PROBLEM TO WORK ON =>
List every line in the rows that contains the string "ShettysMultiplexAlandRoad", matching case exactly.

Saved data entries

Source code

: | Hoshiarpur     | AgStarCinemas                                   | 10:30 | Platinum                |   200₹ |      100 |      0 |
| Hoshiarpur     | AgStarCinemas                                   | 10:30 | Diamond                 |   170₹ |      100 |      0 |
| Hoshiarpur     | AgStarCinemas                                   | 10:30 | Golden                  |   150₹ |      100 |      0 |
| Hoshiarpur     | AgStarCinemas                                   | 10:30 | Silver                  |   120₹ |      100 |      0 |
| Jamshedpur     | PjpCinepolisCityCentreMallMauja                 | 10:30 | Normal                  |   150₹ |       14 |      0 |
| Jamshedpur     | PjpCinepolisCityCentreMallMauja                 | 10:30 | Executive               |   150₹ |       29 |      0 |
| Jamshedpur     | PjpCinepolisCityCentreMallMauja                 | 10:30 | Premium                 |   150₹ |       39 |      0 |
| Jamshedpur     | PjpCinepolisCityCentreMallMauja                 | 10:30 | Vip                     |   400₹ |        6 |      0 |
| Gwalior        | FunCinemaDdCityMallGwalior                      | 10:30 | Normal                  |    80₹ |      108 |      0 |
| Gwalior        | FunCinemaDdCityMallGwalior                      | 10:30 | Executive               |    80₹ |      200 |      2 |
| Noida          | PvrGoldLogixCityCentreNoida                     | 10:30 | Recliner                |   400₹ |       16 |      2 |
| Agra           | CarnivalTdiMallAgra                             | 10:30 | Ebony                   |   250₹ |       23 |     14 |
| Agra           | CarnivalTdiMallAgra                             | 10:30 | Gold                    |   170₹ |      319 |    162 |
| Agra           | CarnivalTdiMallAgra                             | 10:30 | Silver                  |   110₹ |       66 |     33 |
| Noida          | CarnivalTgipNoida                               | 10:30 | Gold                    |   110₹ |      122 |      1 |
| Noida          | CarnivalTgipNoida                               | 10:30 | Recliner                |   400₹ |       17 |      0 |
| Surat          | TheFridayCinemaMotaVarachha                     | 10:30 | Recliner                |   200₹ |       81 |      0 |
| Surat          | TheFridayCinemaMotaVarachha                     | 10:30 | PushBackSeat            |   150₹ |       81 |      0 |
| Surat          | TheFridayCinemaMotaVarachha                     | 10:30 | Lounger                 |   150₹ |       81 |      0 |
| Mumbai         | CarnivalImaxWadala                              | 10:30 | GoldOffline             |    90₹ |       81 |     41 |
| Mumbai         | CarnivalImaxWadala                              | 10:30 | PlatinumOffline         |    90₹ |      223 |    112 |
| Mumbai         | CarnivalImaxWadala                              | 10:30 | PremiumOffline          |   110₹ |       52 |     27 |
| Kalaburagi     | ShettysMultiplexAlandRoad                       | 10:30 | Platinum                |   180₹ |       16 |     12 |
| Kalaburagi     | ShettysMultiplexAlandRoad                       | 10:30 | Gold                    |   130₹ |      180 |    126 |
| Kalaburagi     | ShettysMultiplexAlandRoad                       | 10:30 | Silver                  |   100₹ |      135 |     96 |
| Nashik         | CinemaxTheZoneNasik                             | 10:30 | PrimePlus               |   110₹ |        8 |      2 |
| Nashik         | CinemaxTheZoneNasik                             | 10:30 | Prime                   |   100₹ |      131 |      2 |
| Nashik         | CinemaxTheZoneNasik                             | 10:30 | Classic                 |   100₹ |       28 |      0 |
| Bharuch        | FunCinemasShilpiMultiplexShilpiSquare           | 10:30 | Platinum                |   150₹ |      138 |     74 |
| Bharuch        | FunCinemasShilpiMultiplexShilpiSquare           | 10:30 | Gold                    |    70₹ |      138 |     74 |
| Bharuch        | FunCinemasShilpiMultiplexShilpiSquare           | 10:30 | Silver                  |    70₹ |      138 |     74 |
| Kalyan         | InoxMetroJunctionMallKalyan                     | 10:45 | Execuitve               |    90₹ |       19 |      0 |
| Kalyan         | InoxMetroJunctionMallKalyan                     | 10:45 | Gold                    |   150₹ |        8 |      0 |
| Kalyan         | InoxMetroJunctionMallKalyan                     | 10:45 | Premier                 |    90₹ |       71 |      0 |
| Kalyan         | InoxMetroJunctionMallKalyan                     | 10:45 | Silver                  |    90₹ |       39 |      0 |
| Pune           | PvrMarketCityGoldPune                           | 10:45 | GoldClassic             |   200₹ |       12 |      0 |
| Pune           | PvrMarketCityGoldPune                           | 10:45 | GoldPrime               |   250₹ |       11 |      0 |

EXPECTED OUTPUT =>
| Kalaburagi     | ShettysMultiplexAlandRoad                       | 10:30 | Platinum                |   180₹ |       16 |     12 |
| Kalaburagi     | ShettysMultiplexAlandRoad                       | 10:30 | Gold                    |   130₹ |      180 |    126 |
| Kalaburagi     | ShettysMultiplexAlandRoad                       | 10:30 | Silver                  |   100₹ |      135 |     96 |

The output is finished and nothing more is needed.